Italian Horror Blogathon: Blood and Black Lace
This entry is part of the 2nd Annual Italian Horror Blogathon hosted by my brother Kevin at Hugo Stiglitz Makes Movies. Yes, it’s a repost from last years Top 100 Horror Movies project and in fact, this is the third time a post on this particular Bava film has been on my blog. Overkill? Maybe. On Monday I’ll be back with a brand new contribution.
Post-Psycho there would be many films that attempted to trade in on the style that Hitchcock revolutionized (as Jamie so wonderfully described here), trying to push things in a new direction. In Italy, Mario Bava took the visual style he had honed doing Gothic horror and added to it the most notorious aspect of Psycho, the severity of the on-screen murders, the result being Blood and Black Lace. Bava takes us to the next logical place, formulating the basis for the subgenres of the giallo, the bodycount film, and the slasher (and whatever mish-mash you get from all three).
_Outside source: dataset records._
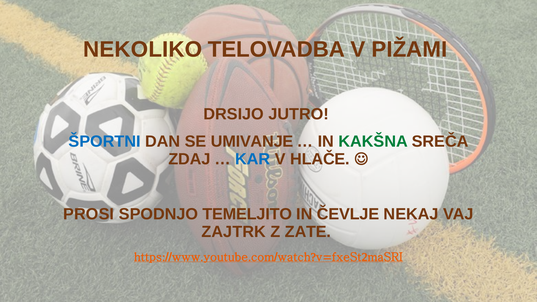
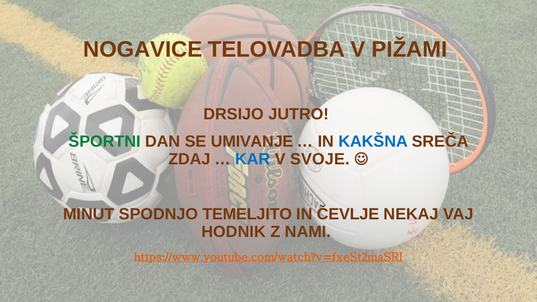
NEKOLIKO: NEKOLIKO -> NOGAVICE
ŠPORTNI colour: blue -> green
KAKŠNA colour: green -> blue
HLAČE: HLAČE -> SVOJE
PROSI: PROSI -> MINUT
ZAJTRK: ZAJTRK -> HODNIK
ZATE: ZATE -> NAMI
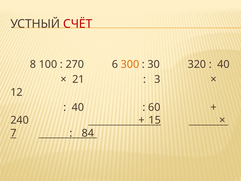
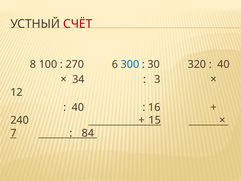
300 colour: orange -> blue
21: 21 -> 34
60: 60 -> 16
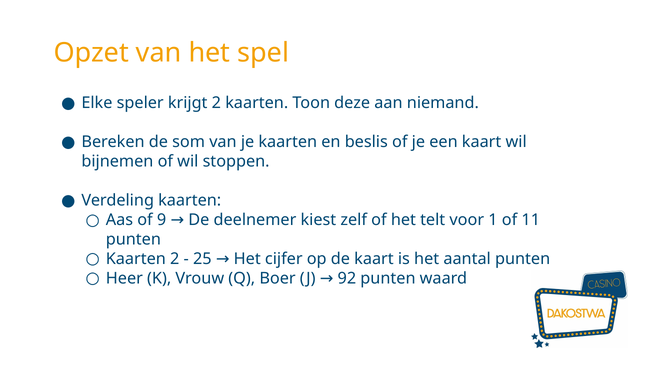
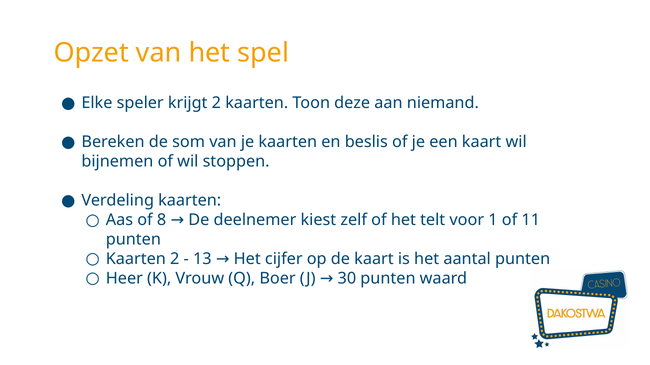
9: 9 -> 8
25: 25 -> 13
92: 92 -> 30
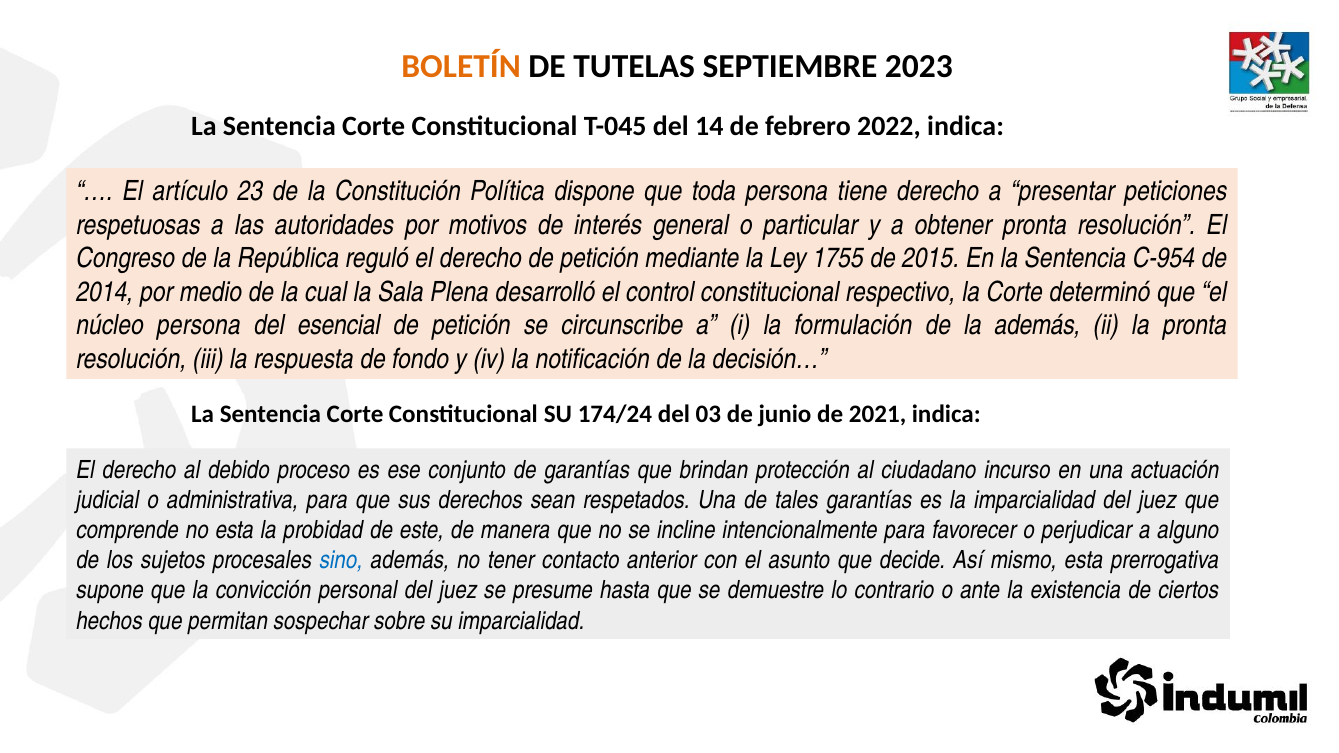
From the opening credits, Bava showcases the playfulness he will use throughout the film. Each character is shown standing next to a mannequin, positioned as to be no more relevant than the dummy itself. It's entirely appropriate, as Bava eschews providing us with character development since these people are merely props used to stage lurid death scenes. Sordid goings-on take place at and around a haute couture fashion house, but these setting seems to be used simply to provide Bava with the setpieces his eye demands. The story is a whodunit procedural involving drug use, blackmail, illicit affairs, and murder, all in the Edgar Wallace mold (as is true of many of the giallo that would follow). But the story is hardly pertinent here and though themes can be gathered (beautiful people committing ugly actions; women being spectacle in the fashion industry as much as they are in Bava's garish murder scenes) I don't find them wholly satisfying. Throw in the fact that the film doesn't provide any great acting and seems to relish in the killing of female characters and you may as well be describing any number of generic 80's slasher films.
So why exactly is this film any better, considering all this?
The answer to that question is apparent upon watching and has everything to do with style. Lush reds, seductive blues, and cool greens seem to drape the entirety of the screen. As always, Bava uses colored gel lighting to place specific colors right where he wants them to be. Here, he also makes great use of ambient light, typified in one scene where a flashing neon sign punctuates every moment of a stalk-and-chase throughout an antique shop. His camera movement and mise-en-scene create an uncanny feeling by masking the shape of surrounding items to make you think you see something amidst the shadows, akin to the chair you see in the middle of the night that you momentarily mistake for a person. Yet here, sometimes that chair (or in this case, mannequin) IS a person. Furthermore, he layers these objects in such a fashion that our eyes are constantly moving from the background, to the foreground, and then the midground in an attempt to scan the entire frame for what may be a threat (a technique which John Carpenter would use to great effect later in Halloween).
Bava has a way of glamorizing the deaths, of which there are six, making them violent, but alarmingly beautiful, some may even say erotic (a style that his protégé, Dario Argento would build upon). Most notable in this respect is the final murder, involving Tao-Li (Claude Dantes). As she is drowned in a bathtub (see the screencap above), our gaze inexplicably becomes mesmerized with her alluring and haunting face (a face that is akin to that of Barbara Steele, the most iconic of the horror actresses with fetishized facial features).
As influential on the genre as anything that came out post-1960 (I didn't even get into how it formed the signature look of the giallo killer), it's a true feast for the eyes, as the following screencaps attest to.




2 comments
Bava is one heck of a filmmaker. I've only seen Black Sunday that I really loved! It's one of my tasks as a cinephile to discover all of his films. The screencaps you posted are great and they give a great idea of the atmosphere of this film. Nice review!
Thanks Michaël. I love BLACK SUNDAY, one of the finest example of Gothic horror ever made. BLOOD AND BLACK LACE isn't quite in that vein, but it proves that Bava was equally proficient with his camera in both B&W and color.